If the vapour density for a gas is #20#, then what is the volume of #"20 g"# of this gas at NTP?

1 Answer
Jun 27, 2017

I get about #"11.93 L"#, assuming ideality all the way through.


This is an old term for the ratio of the density to the density of #"H"_2(g)#...

#rho_V = rho_"gas"/rho_(H_2)#

Densities here are in #"g/L"#. From the ideal gas law,

#PM = rhoRT#,

where #M# is molar mass in #"g/mol"# and the remaining variables should be well-known...

  • #P# is pressure in #"atm"# as long as #R = "0.082057 L"cdot"atm/mol"cdot"K"#.

  • #T# is temperature in #"K"#.

Thus, #rho = (PM)/(RT)#, and the ratio of the densities for ideal gases is the ratio of the molar masses:

#rho_"gas"/rho_(H_2) ~~ (PM_"gas""/"RT)/(PM_(H_2)"/"RT) ~~ M_("gas")/(M_(H_2))#

Thus, the molar mass of the gas is apparently...

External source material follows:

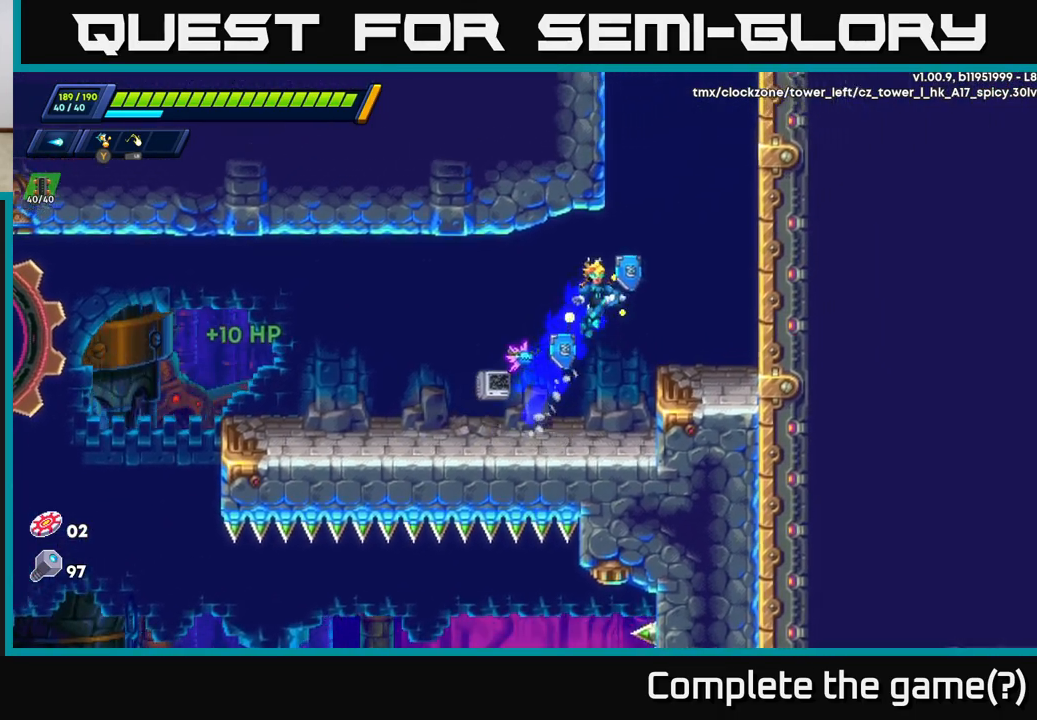
{"buttons": ["A", "R2"], "left_stick": "right", "right_stick": "center", "events": [[117, "R2", "up"], [350, "A", "down"], [350, "R2", "down"]]}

#M_("gas") ~~ overbrace(20)^(rho_V) xx overbrace("2.0158 g/mol")^(M_(H_2)) ~~ "40.316 g/mol"#

And the mols of this would be...

#20 cancel"g gas" xx "1 mol"/(40.316 cancel"g") = "0.4961 mols"#

So, at #20^@ "C"# and #"1 atm"#, i.e. NTP, assuming ideality again:

#color(blue)(V_(gas)) ~~ (nRT)/P#

#~~ (("0.4961 mols")("0.082057 L"cdot"atm/mol"cdot"K")("293.15 K"))/("1 atm")#

#~~# #color(blue)("11.93 L")#